There are benefits to both types of transactions. If you convert to your home currency, you can track your spending without doing fuzzy conversion math in your head. However, paying in the local currency keeps the transaction simple.
Both choices also come with the possibility of extra fees.
If you choose to be charged in your home currency, for example, you could be hit with a currency-conversion fee from the retailer or the retailer's bank, Capital One spokeswoman Sukhi Sahni told me. That fee varies depending on the retailer and its bank. I've seen fees ranging from 3% to 7% of the sale.
If you decide to be charged in the local currency, your credit card issuer may charge you a foreign-transaction fee to convert the purchase into dollars. Not every credit card charges a foreign-transaction fee, however. Capital One and Discover don't charge any foreign-transaction fees on any of their cards. Other issuers waive the fee on certain credit cards.
So which way should you choose? It'll probably come down to the type of credit cards in your wallet. If you own a card that waives the foreign transaction fee, then the choice is simple. Ask to be charged in the local currency to avoid the currency-conversion fee.
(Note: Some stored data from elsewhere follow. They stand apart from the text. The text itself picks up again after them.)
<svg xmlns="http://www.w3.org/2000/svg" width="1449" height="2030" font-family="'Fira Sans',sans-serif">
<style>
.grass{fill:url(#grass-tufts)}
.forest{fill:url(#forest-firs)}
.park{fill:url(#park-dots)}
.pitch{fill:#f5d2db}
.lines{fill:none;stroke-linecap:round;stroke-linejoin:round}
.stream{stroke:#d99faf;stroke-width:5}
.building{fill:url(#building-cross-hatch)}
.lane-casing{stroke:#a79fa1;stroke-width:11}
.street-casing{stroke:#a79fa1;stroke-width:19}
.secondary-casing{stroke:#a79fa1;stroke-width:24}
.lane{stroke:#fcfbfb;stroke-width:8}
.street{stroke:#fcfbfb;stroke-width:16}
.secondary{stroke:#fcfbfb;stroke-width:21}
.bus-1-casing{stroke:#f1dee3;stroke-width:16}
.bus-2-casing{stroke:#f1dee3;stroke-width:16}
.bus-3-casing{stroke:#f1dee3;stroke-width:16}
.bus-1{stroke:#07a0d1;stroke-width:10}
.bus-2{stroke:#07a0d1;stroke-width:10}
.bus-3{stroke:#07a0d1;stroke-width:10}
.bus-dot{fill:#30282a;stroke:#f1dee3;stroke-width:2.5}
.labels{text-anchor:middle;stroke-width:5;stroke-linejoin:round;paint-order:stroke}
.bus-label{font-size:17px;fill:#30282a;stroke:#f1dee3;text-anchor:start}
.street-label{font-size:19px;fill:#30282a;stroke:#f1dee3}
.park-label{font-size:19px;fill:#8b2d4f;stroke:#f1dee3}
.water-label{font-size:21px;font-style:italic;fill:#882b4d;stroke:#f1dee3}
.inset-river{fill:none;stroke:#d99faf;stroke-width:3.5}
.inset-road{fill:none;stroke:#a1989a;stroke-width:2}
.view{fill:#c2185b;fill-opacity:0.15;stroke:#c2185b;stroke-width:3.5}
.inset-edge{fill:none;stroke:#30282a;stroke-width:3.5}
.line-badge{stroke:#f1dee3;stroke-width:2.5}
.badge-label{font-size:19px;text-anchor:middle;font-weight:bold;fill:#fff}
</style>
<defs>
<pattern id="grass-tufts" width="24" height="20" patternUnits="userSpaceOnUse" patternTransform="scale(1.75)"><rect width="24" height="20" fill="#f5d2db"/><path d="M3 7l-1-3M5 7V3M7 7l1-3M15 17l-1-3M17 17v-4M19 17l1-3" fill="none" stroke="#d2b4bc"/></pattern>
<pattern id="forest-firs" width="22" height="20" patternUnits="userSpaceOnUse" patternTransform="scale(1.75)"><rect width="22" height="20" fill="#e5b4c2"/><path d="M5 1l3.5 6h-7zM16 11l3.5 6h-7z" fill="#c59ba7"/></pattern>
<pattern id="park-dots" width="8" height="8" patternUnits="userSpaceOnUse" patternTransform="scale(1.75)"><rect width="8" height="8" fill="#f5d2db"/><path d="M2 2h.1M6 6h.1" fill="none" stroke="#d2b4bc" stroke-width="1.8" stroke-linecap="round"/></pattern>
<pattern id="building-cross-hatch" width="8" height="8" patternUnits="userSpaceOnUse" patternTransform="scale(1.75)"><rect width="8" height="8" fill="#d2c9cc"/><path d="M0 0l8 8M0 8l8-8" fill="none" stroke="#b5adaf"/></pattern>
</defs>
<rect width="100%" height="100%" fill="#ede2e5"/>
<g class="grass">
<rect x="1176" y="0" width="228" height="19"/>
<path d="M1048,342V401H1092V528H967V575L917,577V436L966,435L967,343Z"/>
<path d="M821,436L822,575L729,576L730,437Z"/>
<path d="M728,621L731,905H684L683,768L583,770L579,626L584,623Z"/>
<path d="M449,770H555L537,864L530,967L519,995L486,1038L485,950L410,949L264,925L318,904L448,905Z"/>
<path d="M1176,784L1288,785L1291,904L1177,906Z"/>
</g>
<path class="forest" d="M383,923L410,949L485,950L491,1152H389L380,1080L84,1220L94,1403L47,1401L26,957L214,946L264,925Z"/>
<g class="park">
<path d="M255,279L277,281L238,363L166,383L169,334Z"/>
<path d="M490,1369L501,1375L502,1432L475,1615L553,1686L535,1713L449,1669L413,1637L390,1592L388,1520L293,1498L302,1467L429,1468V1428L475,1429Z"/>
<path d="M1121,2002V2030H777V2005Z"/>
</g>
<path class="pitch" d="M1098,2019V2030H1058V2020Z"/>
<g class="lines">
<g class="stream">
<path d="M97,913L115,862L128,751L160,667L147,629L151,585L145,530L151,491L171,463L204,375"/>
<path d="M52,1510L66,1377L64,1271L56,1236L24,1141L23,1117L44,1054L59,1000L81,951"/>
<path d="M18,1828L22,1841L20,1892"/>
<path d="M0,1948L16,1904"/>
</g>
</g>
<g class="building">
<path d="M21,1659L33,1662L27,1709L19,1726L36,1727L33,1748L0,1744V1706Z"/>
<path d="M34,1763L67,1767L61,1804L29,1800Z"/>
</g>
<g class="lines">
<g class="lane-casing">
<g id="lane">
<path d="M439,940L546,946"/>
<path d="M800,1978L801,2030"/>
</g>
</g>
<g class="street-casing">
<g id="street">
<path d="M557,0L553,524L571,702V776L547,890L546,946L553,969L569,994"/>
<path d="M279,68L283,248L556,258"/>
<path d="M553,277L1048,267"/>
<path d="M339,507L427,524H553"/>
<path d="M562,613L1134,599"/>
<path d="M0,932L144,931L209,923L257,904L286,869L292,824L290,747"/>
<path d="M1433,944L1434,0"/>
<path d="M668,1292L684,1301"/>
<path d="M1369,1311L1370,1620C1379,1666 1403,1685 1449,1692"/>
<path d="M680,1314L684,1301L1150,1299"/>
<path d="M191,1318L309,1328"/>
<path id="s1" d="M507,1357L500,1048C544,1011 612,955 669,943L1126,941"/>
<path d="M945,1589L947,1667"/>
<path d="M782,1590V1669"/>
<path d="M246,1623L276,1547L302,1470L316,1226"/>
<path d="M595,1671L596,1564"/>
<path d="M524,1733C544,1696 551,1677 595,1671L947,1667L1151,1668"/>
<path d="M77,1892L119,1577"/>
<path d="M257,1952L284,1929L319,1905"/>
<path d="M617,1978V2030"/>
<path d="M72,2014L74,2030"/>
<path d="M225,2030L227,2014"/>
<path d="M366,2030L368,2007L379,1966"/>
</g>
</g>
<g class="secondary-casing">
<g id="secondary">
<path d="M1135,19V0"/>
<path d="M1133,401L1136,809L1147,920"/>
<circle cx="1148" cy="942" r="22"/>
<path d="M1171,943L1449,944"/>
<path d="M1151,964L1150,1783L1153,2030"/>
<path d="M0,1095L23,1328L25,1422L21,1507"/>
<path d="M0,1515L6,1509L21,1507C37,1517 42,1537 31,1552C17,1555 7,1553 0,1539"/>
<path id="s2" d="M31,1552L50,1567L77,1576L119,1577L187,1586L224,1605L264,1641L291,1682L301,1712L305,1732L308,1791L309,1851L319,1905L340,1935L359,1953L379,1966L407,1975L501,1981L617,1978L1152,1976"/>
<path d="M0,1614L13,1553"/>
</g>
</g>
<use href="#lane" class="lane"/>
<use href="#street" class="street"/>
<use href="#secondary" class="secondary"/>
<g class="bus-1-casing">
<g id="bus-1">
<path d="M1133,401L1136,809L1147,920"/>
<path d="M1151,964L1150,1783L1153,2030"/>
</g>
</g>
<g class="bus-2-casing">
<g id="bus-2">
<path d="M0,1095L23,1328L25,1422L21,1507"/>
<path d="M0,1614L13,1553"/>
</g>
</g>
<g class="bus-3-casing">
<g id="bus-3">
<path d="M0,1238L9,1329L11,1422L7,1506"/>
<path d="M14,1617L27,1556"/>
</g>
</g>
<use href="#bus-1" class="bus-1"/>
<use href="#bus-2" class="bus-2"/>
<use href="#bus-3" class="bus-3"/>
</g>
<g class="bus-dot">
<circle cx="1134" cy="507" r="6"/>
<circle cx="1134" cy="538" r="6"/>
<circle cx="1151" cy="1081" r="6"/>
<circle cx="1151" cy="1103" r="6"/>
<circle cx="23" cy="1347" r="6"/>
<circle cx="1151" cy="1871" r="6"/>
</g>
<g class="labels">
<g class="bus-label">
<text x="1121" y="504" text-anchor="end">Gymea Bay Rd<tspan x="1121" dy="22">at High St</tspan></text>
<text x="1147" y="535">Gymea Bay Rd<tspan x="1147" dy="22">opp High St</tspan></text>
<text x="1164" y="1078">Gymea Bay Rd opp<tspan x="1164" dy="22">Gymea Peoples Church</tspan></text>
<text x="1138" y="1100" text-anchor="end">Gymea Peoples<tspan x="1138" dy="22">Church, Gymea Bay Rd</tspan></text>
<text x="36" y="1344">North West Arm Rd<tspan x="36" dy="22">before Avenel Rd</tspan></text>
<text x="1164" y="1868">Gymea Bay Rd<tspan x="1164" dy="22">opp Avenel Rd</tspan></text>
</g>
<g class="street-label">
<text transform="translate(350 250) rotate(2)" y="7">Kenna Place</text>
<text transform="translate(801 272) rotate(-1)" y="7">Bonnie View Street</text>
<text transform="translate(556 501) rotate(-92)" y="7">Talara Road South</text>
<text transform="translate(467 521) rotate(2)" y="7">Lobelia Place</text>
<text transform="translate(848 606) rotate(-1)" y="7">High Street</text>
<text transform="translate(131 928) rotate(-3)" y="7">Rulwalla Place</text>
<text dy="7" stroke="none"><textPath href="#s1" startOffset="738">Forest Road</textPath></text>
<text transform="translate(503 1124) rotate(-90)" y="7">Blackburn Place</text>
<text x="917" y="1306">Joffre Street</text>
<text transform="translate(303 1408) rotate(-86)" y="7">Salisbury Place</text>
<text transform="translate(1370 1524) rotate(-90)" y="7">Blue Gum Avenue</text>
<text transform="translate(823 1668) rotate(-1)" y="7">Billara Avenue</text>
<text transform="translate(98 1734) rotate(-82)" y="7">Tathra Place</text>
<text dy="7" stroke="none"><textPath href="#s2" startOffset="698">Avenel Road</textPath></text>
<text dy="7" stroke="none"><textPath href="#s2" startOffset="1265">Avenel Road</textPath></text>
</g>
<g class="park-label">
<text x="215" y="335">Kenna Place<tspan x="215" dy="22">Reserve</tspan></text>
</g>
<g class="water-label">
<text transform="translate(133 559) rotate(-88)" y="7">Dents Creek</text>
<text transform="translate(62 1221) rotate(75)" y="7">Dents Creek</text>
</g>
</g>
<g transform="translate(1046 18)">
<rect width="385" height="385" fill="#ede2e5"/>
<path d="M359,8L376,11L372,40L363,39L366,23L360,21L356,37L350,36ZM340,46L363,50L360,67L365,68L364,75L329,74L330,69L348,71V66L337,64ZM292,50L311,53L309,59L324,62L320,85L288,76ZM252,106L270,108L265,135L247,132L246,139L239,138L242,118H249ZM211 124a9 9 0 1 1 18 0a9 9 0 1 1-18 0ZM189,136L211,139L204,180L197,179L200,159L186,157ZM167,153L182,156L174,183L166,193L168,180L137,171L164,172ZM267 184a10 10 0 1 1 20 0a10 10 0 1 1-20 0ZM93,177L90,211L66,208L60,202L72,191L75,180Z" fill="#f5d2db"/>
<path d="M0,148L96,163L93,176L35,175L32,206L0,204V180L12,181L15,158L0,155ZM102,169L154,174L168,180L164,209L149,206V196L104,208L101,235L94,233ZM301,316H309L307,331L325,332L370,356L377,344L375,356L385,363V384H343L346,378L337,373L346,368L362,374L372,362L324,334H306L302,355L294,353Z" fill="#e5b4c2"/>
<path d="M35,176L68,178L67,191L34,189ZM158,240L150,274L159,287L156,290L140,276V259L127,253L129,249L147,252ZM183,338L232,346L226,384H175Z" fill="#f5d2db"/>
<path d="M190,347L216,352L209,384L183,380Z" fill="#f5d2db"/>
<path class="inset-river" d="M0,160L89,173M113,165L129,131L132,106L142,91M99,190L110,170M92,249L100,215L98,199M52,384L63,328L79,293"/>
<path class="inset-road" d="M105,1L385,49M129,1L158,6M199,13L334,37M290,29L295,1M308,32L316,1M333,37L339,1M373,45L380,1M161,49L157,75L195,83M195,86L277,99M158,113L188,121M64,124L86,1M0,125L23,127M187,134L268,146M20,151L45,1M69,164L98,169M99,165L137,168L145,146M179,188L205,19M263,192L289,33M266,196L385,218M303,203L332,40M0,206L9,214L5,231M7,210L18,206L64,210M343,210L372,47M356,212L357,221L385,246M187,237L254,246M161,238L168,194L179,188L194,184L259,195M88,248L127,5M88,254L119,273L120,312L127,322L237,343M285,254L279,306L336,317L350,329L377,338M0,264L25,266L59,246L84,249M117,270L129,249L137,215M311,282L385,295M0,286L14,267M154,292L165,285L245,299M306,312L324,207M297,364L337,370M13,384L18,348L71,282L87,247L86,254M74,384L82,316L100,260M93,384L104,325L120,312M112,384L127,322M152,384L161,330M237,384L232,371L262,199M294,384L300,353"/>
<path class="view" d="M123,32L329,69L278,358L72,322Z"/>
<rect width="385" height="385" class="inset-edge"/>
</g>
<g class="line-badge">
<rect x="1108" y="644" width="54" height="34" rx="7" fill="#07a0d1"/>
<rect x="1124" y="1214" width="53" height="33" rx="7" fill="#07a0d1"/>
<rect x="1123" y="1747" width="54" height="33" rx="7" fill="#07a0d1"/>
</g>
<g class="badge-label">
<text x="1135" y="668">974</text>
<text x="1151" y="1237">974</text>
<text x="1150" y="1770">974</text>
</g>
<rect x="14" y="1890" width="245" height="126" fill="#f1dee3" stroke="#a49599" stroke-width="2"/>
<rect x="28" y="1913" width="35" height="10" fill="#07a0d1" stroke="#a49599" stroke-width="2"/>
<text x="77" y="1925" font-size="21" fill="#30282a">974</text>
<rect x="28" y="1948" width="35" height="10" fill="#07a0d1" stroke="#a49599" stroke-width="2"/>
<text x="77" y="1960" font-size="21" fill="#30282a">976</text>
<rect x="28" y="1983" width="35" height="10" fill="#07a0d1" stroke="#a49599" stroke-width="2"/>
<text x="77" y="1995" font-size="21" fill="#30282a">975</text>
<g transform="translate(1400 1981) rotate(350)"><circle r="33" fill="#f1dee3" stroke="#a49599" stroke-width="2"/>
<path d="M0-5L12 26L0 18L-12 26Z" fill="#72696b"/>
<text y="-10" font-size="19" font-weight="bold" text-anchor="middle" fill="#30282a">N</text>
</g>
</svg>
However, if your credit card charges a foreign-transaction fee, the choice is murkier. You will want to pay in the currency that generates the cheaper fee.
Foreign-transaction fees are usually between 2% and 3% of the sale. That makes them generally cheaper than the 3% to 7% currency-conversion fees. But there's a lot of variation here, so make sure to check your card's fees ahead of time. Bankrate has a chart on foreign-transaction fees that can help.
Once you know that fee, you can compare it with the retailer's conversion fee. The major payment networks all have different rules regarding currency-conversion fees.
Visa requires its merchants to disclose their exchange rate and any currency-conversion fees or commissions, Visa spokesman Ted Carr said.
American Express bans retailers from charging a conversion fee, company spokeswoman Diana Poster says. That means it's cheaper to always pay in your home currency when you use an AmEx card that charges a foreign-transaction fee.
Discover and MasterCard didn't respond to inquiries about their currency-conversion policies.
One last way to protect yourself is to make sure to keep track of your receipts. You can dispute currency-conversion fees if the retailer charges one that you didn't approve.